Федор Иванович вышел от Делля-Воса со смешанным чувством. Он разбирался в нем всю дорогу. А когда пришел домой, долго ходил по комнате, не отзываясь даже на приглашение откушать. Но так и не разобравшись до конца, махнул рукой, дал ногам своим опять броситься вперед мыслей, сел к столу и, разложив бумагу, стал быстро-быстро, долго не раздумывая, писать письмо в высшую инстанцию.

Начиналось это письмо «Ваше Превосходительство», а подписано было «Москвичь».

Глава вторая НА ВОЛГЕ

1

Казанский учебный округ был крайне заинтересован в Выставке, и, что бы там ни писали и ни говорили о ней, в округе смотрели на нее утилитарно. «Утопающий и за соломинку схватится», — ответил маленький чиновник из округа одному из заядлых критиканов Выставки, начитавшемуся статей в «Современных известиях» и ученой статьи Наумова в «Отечественных записках»:

— Все эти возвышенные мысли господина Наумова, подхваченные нашими либеральными газетами, — насчет того, что не надо нам, дескать, почетные грамоты и медали раздавать, не надо устраивать в Москве, а лучше на местах небольшие музейчики с местным оттенком и вообще не надо бросать такие средства на барскую затею, все это больше говорится от незнания и чтоб показать свой либерализм. Пусть увеселенья и медали, но там покажут школы — наши и заграничные, образцы наглядных пособий. Швеция очень подвинута в школьном деле, полезно посмотреть. А курсы, задуманные его превосходительством военным министром? Зернышки, зернышки, либеральные слоны их топчут под своими пятами, а курочка по зернышку клюет, глядишь, и сыта будет.

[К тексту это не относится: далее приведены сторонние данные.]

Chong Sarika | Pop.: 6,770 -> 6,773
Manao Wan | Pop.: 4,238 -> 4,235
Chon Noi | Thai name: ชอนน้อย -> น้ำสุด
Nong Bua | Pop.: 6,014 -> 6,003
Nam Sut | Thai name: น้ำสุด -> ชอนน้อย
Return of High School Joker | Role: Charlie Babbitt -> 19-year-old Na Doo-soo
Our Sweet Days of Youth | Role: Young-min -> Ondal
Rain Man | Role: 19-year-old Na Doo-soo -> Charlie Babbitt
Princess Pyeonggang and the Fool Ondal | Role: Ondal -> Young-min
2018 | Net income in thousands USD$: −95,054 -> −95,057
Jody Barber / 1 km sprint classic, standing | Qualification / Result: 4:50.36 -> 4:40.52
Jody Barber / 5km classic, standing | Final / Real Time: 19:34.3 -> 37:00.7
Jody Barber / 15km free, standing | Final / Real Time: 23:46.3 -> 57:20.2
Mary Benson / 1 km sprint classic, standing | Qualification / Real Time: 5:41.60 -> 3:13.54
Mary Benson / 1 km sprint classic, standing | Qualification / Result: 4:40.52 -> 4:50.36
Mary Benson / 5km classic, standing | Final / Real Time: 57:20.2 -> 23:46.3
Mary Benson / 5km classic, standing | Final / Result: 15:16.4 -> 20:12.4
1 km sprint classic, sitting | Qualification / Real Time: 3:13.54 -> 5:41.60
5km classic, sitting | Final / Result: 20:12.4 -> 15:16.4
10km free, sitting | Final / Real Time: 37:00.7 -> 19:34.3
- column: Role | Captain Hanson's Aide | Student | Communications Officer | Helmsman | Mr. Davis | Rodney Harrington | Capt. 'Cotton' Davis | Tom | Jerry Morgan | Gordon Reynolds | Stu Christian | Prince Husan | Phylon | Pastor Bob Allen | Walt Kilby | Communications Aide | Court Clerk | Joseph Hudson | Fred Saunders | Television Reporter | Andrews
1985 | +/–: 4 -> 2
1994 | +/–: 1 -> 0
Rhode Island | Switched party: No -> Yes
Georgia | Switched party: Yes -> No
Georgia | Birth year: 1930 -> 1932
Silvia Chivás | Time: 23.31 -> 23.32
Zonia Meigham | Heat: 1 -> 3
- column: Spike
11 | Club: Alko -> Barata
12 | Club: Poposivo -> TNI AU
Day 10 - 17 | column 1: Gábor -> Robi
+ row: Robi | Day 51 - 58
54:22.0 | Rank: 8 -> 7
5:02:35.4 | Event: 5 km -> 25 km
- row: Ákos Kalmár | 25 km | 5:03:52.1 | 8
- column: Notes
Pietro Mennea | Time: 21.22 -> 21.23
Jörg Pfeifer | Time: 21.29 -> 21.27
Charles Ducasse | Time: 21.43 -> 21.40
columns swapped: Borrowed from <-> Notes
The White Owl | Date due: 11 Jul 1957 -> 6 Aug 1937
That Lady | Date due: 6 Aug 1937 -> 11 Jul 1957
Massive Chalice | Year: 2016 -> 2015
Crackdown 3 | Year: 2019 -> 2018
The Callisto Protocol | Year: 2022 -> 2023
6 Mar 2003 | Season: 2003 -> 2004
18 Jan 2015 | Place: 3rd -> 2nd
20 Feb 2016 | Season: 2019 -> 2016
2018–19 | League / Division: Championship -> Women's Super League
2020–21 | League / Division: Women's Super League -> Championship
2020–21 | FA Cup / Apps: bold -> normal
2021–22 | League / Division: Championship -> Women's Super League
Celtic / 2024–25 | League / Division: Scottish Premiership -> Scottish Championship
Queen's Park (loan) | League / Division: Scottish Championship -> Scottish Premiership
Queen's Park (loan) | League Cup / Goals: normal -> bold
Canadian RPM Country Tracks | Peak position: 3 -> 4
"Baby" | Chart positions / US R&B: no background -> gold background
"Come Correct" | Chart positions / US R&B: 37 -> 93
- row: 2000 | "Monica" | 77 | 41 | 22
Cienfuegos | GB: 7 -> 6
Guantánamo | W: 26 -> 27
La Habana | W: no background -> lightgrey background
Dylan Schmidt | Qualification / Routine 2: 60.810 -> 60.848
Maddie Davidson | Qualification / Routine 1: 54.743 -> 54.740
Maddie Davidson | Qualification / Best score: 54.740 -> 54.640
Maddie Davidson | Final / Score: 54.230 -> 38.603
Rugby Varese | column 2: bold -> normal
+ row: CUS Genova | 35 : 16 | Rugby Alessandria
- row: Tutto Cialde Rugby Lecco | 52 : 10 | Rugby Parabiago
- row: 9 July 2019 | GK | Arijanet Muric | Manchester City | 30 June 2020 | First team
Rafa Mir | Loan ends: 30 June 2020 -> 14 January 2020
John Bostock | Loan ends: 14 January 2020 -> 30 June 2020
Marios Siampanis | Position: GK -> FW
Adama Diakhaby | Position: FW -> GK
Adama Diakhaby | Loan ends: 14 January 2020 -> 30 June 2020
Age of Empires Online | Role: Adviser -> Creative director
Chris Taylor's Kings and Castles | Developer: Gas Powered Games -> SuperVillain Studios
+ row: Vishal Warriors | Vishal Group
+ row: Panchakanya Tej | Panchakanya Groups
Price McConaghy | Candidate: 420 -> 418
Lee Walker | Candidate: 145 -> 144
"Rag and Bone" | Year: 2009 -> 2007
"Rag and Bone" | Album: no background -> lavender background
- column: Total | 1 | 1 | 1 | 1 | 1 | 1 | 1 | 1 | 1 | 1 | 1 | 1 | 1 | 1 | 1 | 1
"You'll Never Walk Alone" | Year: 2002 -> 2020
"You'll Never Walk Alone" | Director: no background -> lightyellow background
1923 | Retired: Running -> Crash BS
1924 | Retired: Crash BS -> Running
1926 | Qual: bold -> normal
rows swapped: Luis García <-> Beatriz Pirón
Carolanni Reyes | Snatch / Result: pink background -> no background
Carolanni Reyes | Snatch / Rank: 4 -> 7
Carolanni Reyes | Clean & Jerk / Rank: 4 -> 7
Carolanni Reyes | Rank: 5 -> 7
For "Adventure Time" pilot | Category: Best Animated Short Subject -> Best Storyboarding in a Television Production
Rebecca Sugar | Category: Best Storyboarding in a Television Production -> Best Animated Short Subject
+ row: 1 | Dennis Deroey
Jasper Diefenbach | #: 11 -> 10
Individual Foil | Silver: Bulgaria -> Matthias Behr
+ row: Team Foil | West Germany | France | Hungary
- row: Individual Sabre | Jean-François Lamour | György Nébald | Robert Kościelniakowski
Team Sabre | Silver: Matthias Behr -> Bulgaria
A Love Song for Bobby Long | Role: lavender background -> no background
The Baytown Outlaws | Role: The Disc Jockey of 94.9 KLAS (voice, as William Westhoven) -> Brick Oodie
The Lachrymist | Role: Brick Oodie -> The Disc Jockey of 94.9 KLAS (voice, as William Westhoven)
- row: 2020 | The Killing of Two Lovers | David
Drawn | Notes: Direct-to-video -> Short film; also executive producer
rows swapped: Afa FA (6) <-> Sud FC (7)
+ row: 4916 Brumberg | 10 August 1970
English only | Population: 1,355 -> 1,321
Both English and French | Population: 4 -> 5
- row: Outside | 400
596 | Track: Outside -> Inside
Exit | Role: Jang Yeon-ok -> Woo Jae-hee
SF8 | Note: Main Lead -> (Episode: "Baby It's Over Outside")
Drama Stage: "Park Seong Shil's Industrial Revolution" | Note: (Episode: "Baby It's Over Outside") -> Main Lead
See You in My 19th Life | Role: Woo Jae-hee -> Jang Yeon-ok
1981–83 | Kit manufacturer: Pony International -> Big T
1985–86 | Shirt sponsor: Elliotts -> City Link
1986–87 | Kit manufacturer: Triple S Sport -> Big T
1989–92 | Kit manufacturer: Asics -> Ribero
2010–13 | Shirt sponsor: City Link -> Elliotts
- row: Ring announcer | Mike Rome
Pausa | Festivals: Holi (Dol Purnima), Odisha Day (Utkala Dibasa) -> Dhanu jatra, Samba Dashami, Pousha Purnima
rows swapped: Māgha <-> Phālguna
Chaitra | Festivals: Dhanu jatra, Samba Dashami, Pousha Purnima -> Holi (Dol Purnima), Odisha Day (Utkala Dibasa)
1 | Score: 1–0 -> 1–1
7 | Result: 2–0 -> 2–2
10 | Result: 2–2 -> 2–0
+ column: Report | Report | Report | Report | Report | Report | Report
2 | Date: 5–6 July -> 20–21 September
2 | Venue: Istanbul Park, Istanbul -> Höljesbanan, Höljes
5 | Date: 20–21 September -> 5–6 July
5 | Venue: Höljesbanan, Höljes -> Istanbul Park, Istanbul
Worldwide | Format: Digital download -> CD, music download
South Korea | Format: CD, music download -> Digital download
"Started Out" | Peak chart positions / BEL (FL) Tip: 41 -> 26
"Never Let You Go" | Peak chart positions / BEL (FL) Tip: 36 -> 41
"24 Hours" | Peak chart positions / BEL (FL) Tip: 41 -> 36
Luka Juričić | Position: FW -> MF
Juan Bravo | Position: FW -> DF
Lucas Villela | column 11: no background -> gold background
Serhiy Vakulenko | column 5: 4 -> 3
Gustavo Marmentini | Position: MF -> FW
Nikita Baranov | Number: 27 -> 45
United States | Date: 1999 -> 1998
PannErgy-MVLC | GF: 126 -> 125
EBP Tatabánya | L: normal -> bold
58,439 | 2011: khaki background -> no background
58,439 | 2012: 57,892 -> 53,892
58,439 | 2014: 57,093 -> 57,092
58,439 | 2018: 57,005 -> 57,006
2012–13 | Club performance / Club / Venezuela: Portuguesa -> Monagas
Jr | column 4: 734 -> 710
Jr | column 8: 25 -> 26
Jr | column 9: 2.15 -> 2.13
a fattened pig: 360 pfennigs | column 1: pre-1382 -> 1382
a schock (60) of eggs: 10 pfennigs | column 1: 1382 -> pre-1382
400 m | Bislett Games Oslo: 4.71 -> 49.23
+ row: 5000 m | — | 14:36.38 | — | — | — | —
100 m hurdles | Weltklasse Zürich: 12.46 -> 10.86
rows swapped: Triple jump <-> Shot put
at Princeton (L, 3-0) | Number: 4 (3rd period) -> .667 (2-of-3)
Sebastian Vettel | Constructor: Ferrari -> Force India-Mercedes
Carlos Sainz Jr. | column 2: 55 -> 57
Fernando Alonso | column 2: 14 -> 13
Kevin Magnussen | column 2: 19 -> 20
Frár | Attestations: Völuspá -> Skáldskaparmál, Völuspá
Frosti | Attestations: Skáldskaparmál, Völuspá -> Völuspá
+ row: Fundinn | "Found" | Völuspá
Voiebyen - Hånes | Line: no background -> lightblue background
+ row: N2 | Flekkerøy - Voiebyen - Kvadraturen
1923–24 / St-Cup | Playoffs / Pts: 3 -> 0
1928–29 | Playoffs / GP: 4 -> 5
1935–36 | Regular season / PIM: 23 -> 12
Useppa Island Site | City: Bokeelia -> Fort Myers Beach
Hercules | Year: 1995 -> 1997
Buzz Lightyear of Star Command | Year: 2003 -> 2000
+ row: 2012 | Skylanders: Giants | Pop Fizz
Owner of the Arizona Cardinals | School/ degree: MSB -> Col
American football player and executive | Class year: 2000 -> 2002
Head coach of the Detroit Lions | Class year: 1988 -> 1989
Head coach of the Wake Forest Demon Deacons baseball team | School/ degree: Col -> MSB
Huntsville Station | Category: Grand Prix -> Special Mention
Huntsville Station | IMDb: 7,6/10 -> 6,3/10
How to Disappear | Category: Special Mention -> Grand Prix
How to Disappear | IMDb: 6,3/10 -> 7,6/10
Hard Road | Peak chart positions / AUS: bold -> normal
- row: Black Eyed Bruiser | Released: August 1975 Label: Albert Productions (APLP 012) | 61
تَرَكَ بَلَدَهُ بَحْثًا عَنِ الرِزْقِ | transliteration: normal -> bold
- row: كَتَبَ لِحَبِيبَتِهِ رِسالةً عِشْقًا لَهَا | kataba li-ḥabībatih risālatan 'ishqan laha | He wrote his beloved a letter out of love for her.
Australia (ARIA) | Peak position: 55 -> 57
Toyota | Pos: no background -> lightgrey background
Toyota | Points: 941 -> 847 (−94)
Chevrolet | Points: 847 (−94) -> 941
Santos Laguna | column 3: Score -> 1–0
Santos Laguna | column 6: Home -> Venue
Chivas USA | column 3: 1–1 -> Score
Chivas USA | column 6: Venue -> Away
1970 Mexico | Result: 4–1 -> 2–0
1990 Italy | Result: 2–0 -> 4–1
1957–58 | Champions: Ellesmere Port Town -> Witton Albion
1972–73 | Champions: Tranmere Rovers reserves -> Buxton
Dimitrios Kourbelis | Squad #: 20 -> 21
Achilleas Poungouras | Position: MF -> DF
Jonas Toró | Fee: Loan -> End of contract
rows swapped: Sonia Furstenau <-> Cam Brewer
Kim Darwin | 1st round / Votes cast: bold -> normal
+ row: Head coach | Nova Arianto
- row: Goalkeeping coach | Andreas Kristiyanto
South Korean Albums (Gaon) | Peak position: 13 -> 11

Чиновник, говоривший так, вдруг воодушевился и схватил критикана за пуговицу:

— Я бы повел этих наших либеральных писак ну хоть по Симбирской губернии, — вавилонская башня. Одной мордвы там около полутораста тысяч, чувашей свыше ста тысяч, татар почти сто тысяч, по отношению ко всему населению это с лишком 30 процентов, а чтоб точно — 30,73. Вот цифра, понимаете? Почти треть всего населения обширнейшей губернии инородцы. Тут и язычники и магометане. Их учить надо, а где учители? Им школы надо, а школы где? И вот вам не из либеральных газет: три деревни Курмышского уезда, заметьте себе, целых три, — в марте нынешнего года собрали мирской сход, чтоб обсудить письмо нашего инспектора, господина Ульянова, о помещении для школы, три сельских общества, тут и волостной старшина, и сельский староста, весь цвет трех деревень, ну и мужики, разумеется. Постановили. А когда нужно подписаться, ни один не подписывается. Грамотных нет. Ни одного. На три деревни. Вот картина. Так я вам доложу, мы на эту Выставку не только инспектора, мы народных учителей, курсантов пошлем. Для них это Америка, высшее образование, пища духовная. Они там по зернышку, по зернышку, — а потом разнесут по своим уездам. А наши либеральные просветители всё на свой аршин меряют, для них это, видите ли, брошенные деньги.

Чиновник говорил совершенную правду, — все эти дни он был завален бумагами, какие пришлось рассылать по округу, командируя на Выставку инспекторов и народных учителей. И он, поседевший на своей службе, человек небольшого чина, видел и понимал, что такое эта Выставка для сотен людей, посвятивших себя образованию народа. Одни — с охотой, с высоким жаром сердца, другие — с оглядкой и страхом; третьи против желания, — но все они, вышедшие из темноты, должны были в эту темноту вернуться, чтоб нести в нее свет и знание. Словно гигантская стена вырастала перед задачей их, — стена невежества и суеверия, древних обычаев, жестокости, тупости, ненависти, скрепленная липким клеем привычных прописных истин, проповедей муллы, кликушеского шаманства и поверх всего — нищеты и убожества, жалкого быта, нескончаемого труда, нескончаемых обид и обираний от царских слуг, на которых нет управы. Школа в этой стене была, как новая, замурованная в ней обидчиками, непосильная, ненужная повинность, новый хомут на шею, — замученные шеи дергались, чтоб сбросить ее, — не нужна никакая нам школа, порешали сходы. А народные учители еще недавно сами были частью этой стены, которую предстояло им пробить и свалить. Ничего, кроме уездного городишки и редко-редко губернского центра, видеть им с детства не приходилось. Д тут вдруг — Москва!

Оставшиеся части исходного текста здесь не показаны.